→ Exercise details
Look at each line of the listing. Copy those that hold the string "하나님을".
"""
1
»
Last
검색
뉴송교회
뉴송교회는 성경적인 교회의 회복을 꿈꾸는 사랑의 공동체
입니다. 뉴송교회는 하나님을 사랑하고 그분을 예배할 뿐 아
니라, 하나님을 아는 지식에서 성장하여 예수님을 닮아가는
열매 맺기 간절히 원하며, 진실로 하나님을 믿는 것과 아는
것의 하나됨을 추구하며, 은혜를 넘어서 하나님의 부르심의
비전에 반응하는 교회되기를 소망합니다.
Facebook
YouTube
"""
→ Your solution
입니다. 뉴송교회는 하나님을 사랑하고 그분을 예배할 뿐 아
니라, 하나님을 아는 지식에서 성장하여 예수님을 닮아가는
열매 맺기 간절히 원하며, 진실로 하나님을 믿는 것과 아는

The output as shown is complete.